Cartographie conversations Twitter McDo

On peut ainsi conclure qu’en l’absence de relais influents hors médias, la crise reste enfermée sur elle-même. Le sujet n’est pas parvenu à toucher et mobiliser les relais d’influence sur les thématiques sociétales que sont le féminisme/sexisme, la grossophobie ou encore le harcèlement au travail. Des relais essentiels pour la viralisation d’une cause.

Une stratégie de réponse désincarnée

Selon Mediapart, la direction de McDonald’s France n’a pas répondu aux différentes sollicitations du journal mais s’est exprimée en mettant en avant la diversité des profils des équipes du groupe. Un message qu’a réaffirmé le groupe sur Twitter, via son compte corporate McDonald’s France Newsroom, en soulignant dans un thread le bien-être des collaborateurs du groupe à travers des statistiques internes.


Si cette réponse, purement digitale, peut s’expliquer par la faible ampleur prise par la polémique, elle interroge à la fois sur sa crédibilité (d’où proviennent les chiffres avancés ?) et sur son manque d’incarnation. Une désincarnation qui est également à rapporter aux éléments de langage portés depuis plusieurs mois par le groupe et qui visent à limiter sa responsabilité juridique en se défaussant sur les franchisés. À travers cette prise de parole sans visage, McDonald’s confirme donc son caractère « nébuleux » et désincarné, ce qui peut véhiculer l’image d’une entreprise déshumanisée.

Un seul tweet fait trembler OCS

Si la polémique McDonald’s est purement médiatique, selon la typologie dressée par Nicolas Vanderbeist, dans la mesure où elle a été initiée par des médias, une autre polémique, quelques jours plus tard, elle purement digitale et spontanée, a eu, contre toute attente, une forte viralité.

Le compte @KevinKent_, disposant de moins de 500 abonnés, a interpellé sur Twitter OCS en publiant une capture d’un mail de réponse d’un de leur recruteur qui se moquait des origines de son patronyme et de son lieu de résidence. Ce mail, visiblement destiné à un collaborateur interne, a été envoyé par inadvertance au candidat. Une erreur qui a coûté cher au groupe puisqu’en quelques heures, le tweet a généré des dizaines de milliers de likes et retweets.

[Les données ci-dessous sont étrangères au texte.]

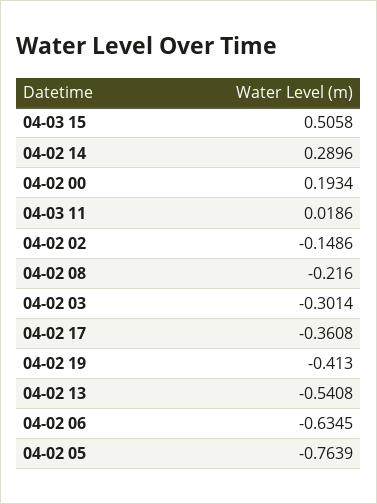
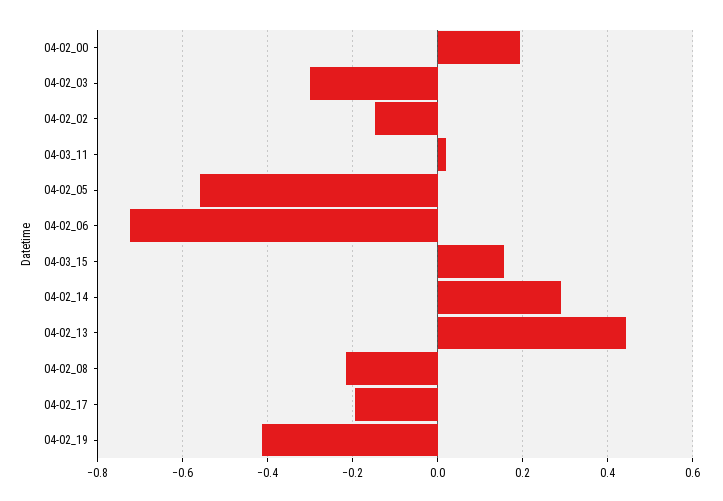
  {
-   "04-03 15": 0.5058,
+   "04-03 15": 0.16,
    "04-02 14": 0.2896,
    "04-02 00": 0.1934,
    "04-03 11": 0.0186,
    "04-02 02": -0.1486,
    "04-02 08": -0.216,
    "04-02 03": -0.3014,
-   "04-02 17": -0.3608,
+   "04-02 17": -0.2,
    "04-02 19": -0.413,
-   "04-02 13": -0.5408,
+   "04-02 13": 0.44,
-   "04-02 06": -0.6345,
+   "04-02 06": -0.72,
-   "04-02 05": -0.7639
+   "04-02 05": -0.56
  }

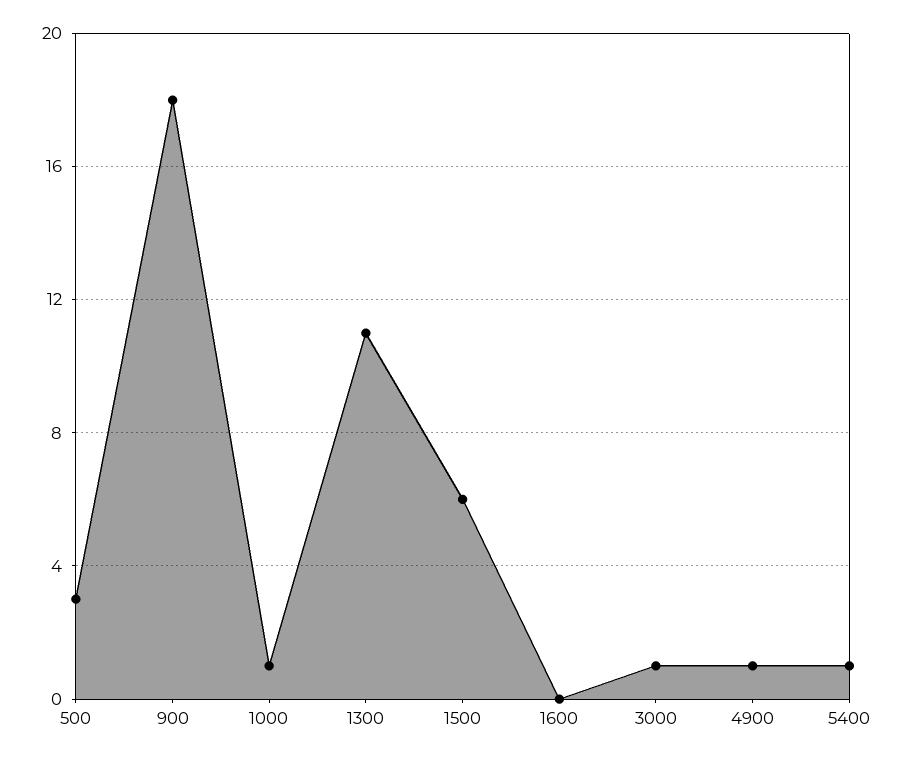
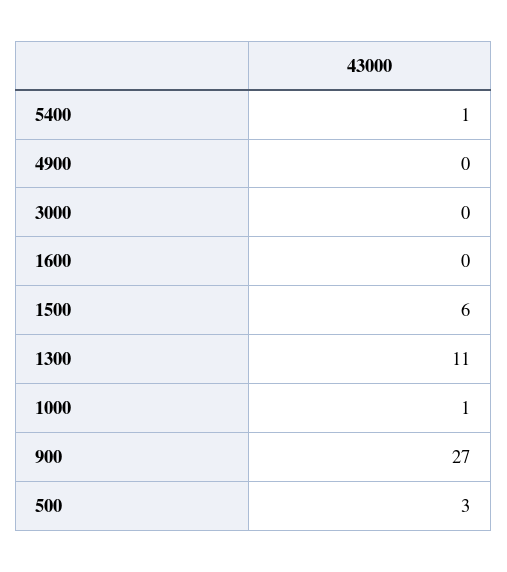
  {
    "500": 3,
-   "900": 18,
+   "900": 27,
    "1000": 1,
    "1300": 11,
    "1500": 6,
    "1600": 0,
-   "3000": 1,
+   "3000": 0,
-   "4900": 1,
+   "4900": 0,
    "5400": 1
  }

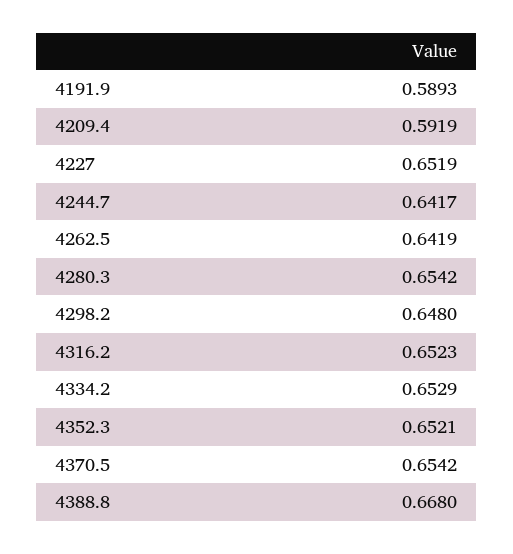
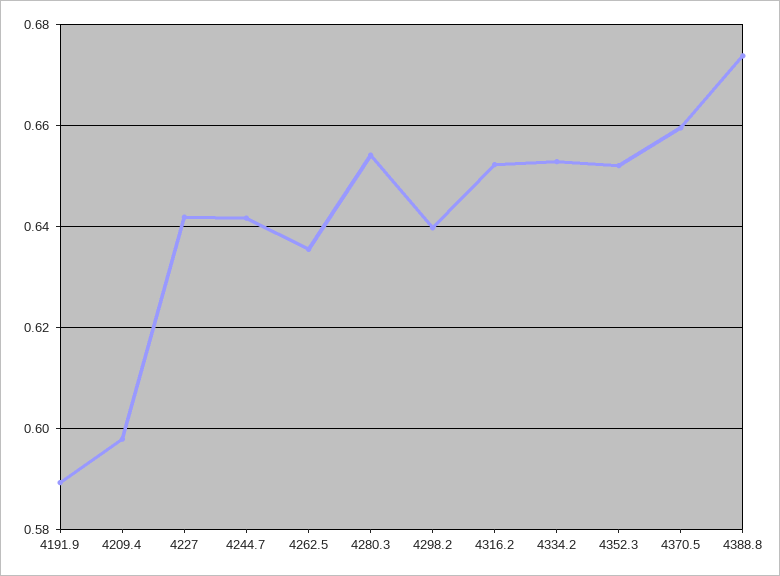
  {
    "4191.9": 0.5893,
-   "4209.4": 0.5919,
+   "4209.4": 0.598,
-   "4227": 0.6519,
+   "4227": 0.642,
    "4244.7": 0.6417,
-   "4262.5": 0.6419,
+   "4262.5": 0.636,
    "4280.3": 0.6542,
-   "4298.2": 0.648,
+   "4298.2": 0.64,
    "4316.2": 0.6523,
    "4334.2": 0.6529,
    "4352.3": 0.6521,
-   "4370.5": 0.6542,
+   "4370.5": 0.66,
-   "4388.8": 0.668
+   "4388.8": 0.674
  }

De nombreux internautes ont alors annoncé leur intention de se désabonner de la chaîne.


Le groupe OCS a fait preuve de réactivité en contactant directement le candidat par téléphone via la Directrice des ressources humaines, qui a présenté ses excuses et a demandé au salarié incriminé d’en faire autant. Un rendez-vous entre le recruteur et le candidat doit être organisé à cet effet. Cette crise a été reprise par quelques médias, dont Le Figaro, Europe 1 et Le Parisien.

 

Par un jeu de miroir, ces deux polémiques permettent de rappeler que le niveau de viralité d’une crise n’est pas fonction de la puissance de la source émettrice. Même orchestrée avec un écosystème digital influent, une enquête journaliste ne conduit pas nécessairement au déclenchement d’une crise virale. Il serait toutefois hâtif de conclure que la polémique McDonald’s n’est qu’un coup d’épée dans l’eau. Cette enquête n’a certes pas été en mesure d’ébranler le groupe de restauration, mais elle introduit toutefois une brèche, qui pourra par la suite être exploitée. C’est donc un signal à prendre très au sérieux car la prochaine crise pourrait être d’une toute autre ampleur.

*Data issue de la plateforme d’analyse Visibrain.